((

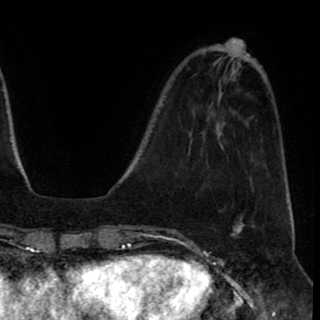
Breast MRI (dynamic contrast-enhanced), one axial slice. Position 28 of 90 along the scan axis. Cropped to one breast. Dynamic contrast-enhanced series, time point 2 of 8 at this slice position (early post-contrast). 1.5 T. TE 2.6 ms, TR 5.6 ms. 2 mm slice thickness. 320 × 320 image matrix, field of view 213 × 213 mm. Female patient.
Outlined on this slice (semi-automatically segmented with operator editing):
- enhancing-tissue mask used for the functional tumour volume (all voxels passing the contrast-enhancement thresholds inside the analysis volume; usually the tumour): bounding box [x1, y1, x2, y2] px = [230, 223, 245, 238]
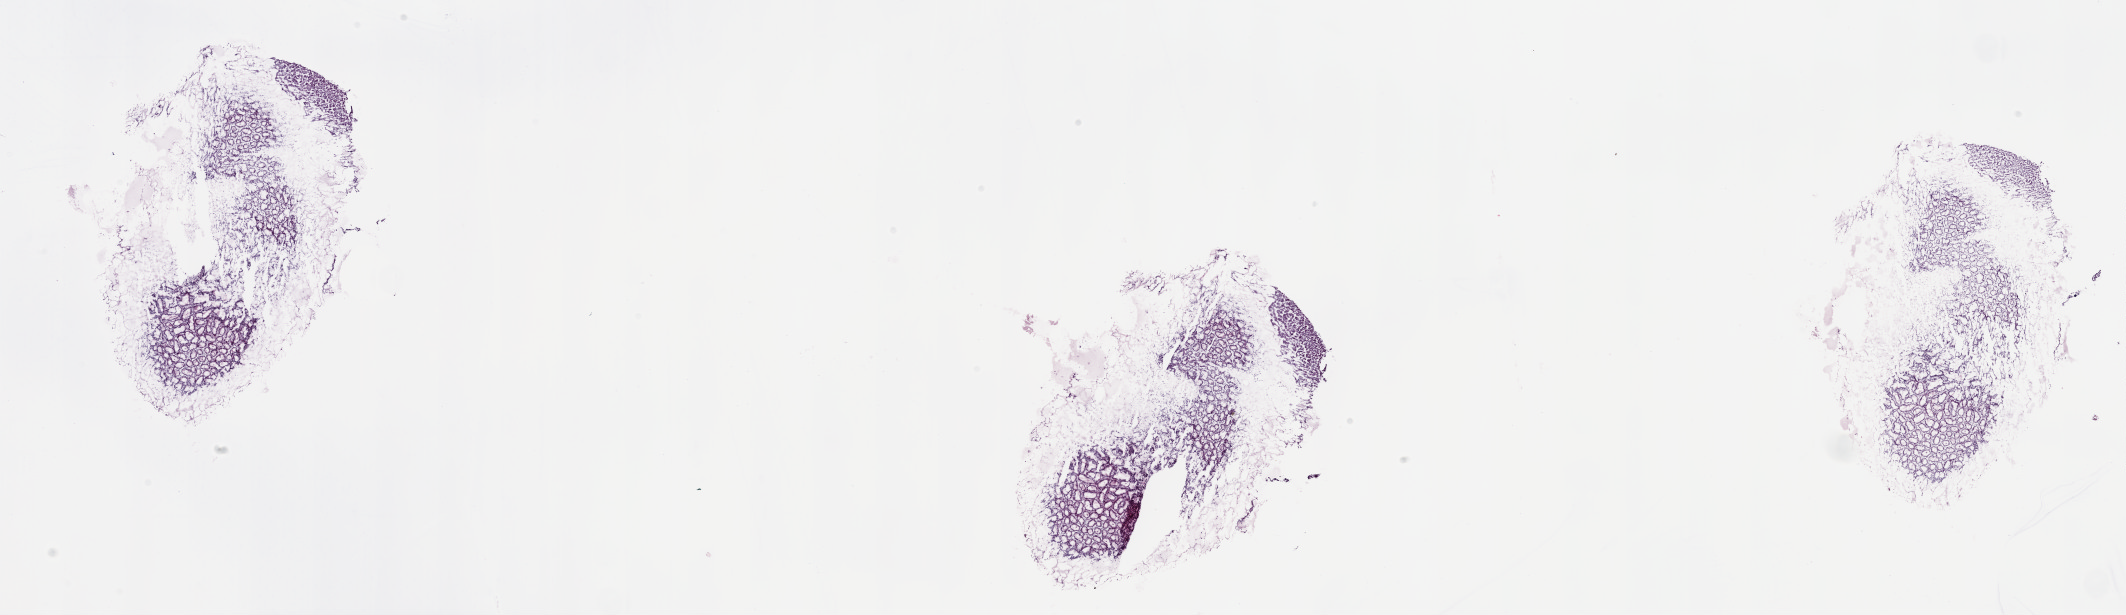
Hematoxylin and eosin (H&E) stained whole-slide image, a low-resolution overview of the entire scanned area, about 33.7 x 9.8 mm (acquisition: 20x scan); frozen section from the top of the tissue portion; solid tissue normal (non-tumour tissue) sample from the esophagus. Female, age 56 years at initial diagnosis. Slide review estimates, as recorded: tumour cells 0%, tumour nuclei 0%, normal cells 100%, stromal cells 0%, necrosis 0%. Infiltration values recorded for this section: lymphocyte infiltration 0%, monocyte infiltration 0%, neutrophil infiltration 0%.
* this section: solid tissue normal sample (biorepository sample class)
* patient diagnosis: Adenocarcinoma, NOS (lower third of esophagus)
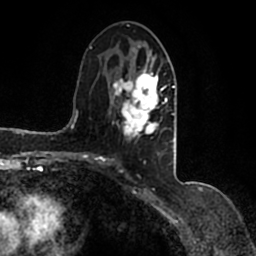
Breast MRI (dynamic contrast-enhanced), one axial slice; slice 73 of 200 in the series (ordered by position); cropped to one breast; dynamic contrast-enhanced series, time point 2 of 7 at this slice position (early post-contrast); 1.5 T; TE 2.2 ms, TR 4.6 ms; 0.8 mm slice thickness; 256 × 256 image matrix, field of view 160 × 160 mm. Female patient.
Structures marked on this image (semi-automatic segmentation, software-assisted and operator-edited):
- enhancing-tissue mask used for the functional tumour volume (all voxels passing the contrast-enhancement thresholds inside the analysis volume; usually the tumour): bounding box <90,45,177,162> (left, top, right, bottom; pixels)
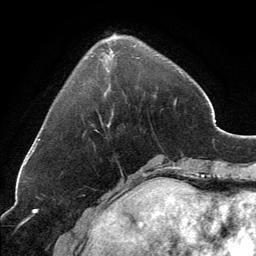
Breast MRI, one axial slice. Slice 42 of 134 in the series (ordered by position). Cropped to one breast. Dynamic contrast-enhanced series, time point 2 of 6 at this slice position (early post-contrast). 3 T. TE 2.8 ms, TR 7.1 ms. 1.2 mm slice thickness. 256 × 256 image matrix, field of view 185 × 185 mm. Female patient.
Outlined on this slice (semi-automatic segmentation, software-assisted and operator-edited):
- enhancing-tissue mask used for the functional tumour volume (all voxels passing the contrast-enhancement thresholds inside the analysis volume; usually the tumour): bounding box <102,34,116,125> (left, top, right, bottom; pixels)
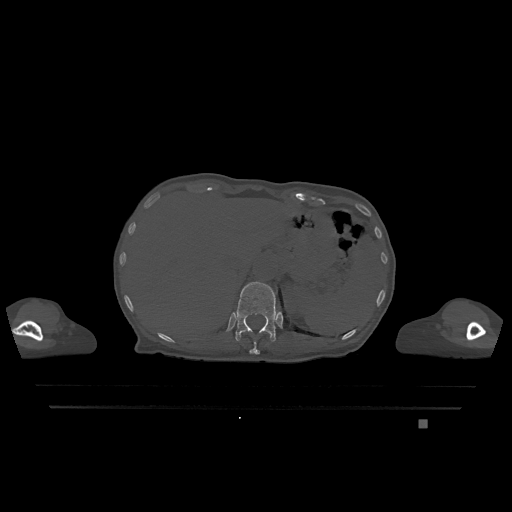
CT including the spine, one axial slice. Slice 547 of 1317 in the series (ordered by position). Bone window (W 1800 / L 400 HU). 0.5 mm slice thickness. 512 × 512 image matrix, field of view 500 × 500 mm. Patient: female, 74 years. Case-level facts recorded for this patient, not image findings: primary cancer: lung.
Structures marked on this image (semi-automatically segmented with operator editing):
- T11 vertebra: box from (x=249, y=342) to (x=260, y=355) px
- T12 vertebra: (x=235, y=282)–(x=278, y=342)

))

#### Exercise objective:
Having removed the pictures, write out the records exactly as they stand.

#### Written reply:
Breast MRI (dynamic contrast-enhanced), one axial slice. Position 28 of 90 along the scan axis. Cropped to one breast. Dynamic contrast-enhanced series, time point 2 of 8 at this slice position (early post-contrast). 1.5 T. TE 2.6 ms, TR 5.6 ms. 2 mm slice thickness. 320 × 320 image matrix, field of view 213 × 213 mm. Female patient.
Outlined on this slice (semi-automatically segmented with operator editing):
- enhancing-tissue mask used for the functional tumour volume (all voxels passing the contrast-enhancement thresholds inside the analysis volume; usually the tumour): bounding box [x1, y1, x2, y2] px = [230, 223, 245, 238]
Hematoxylin and eosin (H&E) stained whole-slide image, a low-resolution overview of the entire scanned area, about 33.7 x 9.8 mm (acquisition: 20x scan); frozen section from the top of the tissue portion; solid tissue normal (non-tumour tissue) sample from the esophagus. Female, age 56 years at initial diagnosis. Slide review estimates, as recorded: tumour cells 0%, tumour nuclei 0%, normal cells 100%, stromal cells 0%, necrosis 0%. Infiltration values recorded for this section: lymphocyte infiltration 0%, monocyte infiltration 0%, neutrophil infiltration 0%.
* this section: solid tissue normal sample (biorepository sample class)
* patient diagnosis: Adenocarcinoma, NOS (lower third of esophagus)
Breast MRI (dynamic contrast-enhanced), one axial slice; slice 73 of 200 in the series (ordered by position); cropped to one breast; dynamic contrast-enhanced series, time point 2 of 7 at this slice position (early post-contrast); 1.5 T; TE 2.2 ms, TR 4.6 ms; 0.8 mm slice thickness; 256 × 256 image matrix, field of view 160 × 160 mm. Female patient.
Structures marked on this image (semi-automatic segmentation, software-assisted and operator-edited):
- enhancing-tissue mask used for the functional tumour volume (all voxels passing the contrast-enhancement thresholds inside the analysis volume; usually the tumour): bounding box <90,45,177,162> (left, top, right, bottom; pixels)
Breast MRI, one axial slice. Slice 42 of 134 in the series (ordered by position). Cropped to one breast. Dynamic contrast-enhanced series, time point 2 of 6 at this slice position (early post-contrast). 3 T. TE 2.8 ms, TR 7.1 ms. 1.2 mm slice thickness. 256 × 256 image matrix, field of view 185 × 185 mm. Female patient.
Outlined on this slice (semi-automatic segmentation, software-assisted and operator-edited):
- enhancing-tissue mask used for the functional tumour volume (all voxels passing the contrast-enhancement thresholds inside the analysis volume; usually the tumour): bounding box <102,34,116,125> (left, top, right, bottom; pixels)
CT including the spine, one axial slice. Slice 547 of 1317 in the series (ordered by position). Bone window (W 1800 / L 400 HU). 0.5 mm slice thickness. 512 × 512 image matrix, field of view 500 × 500 mm. Patient: female, 74 years. Case-level facts recorded for this patient, not image findings: primary cancer: lung.
Structures marked on this image (semi-automatically segmented with operator editing):
- T11 vertebra: box from (x=249, y=342) to (x=260, y=355) px
- T12 vertebra: (x=235, y=282)–(x=278, y=342)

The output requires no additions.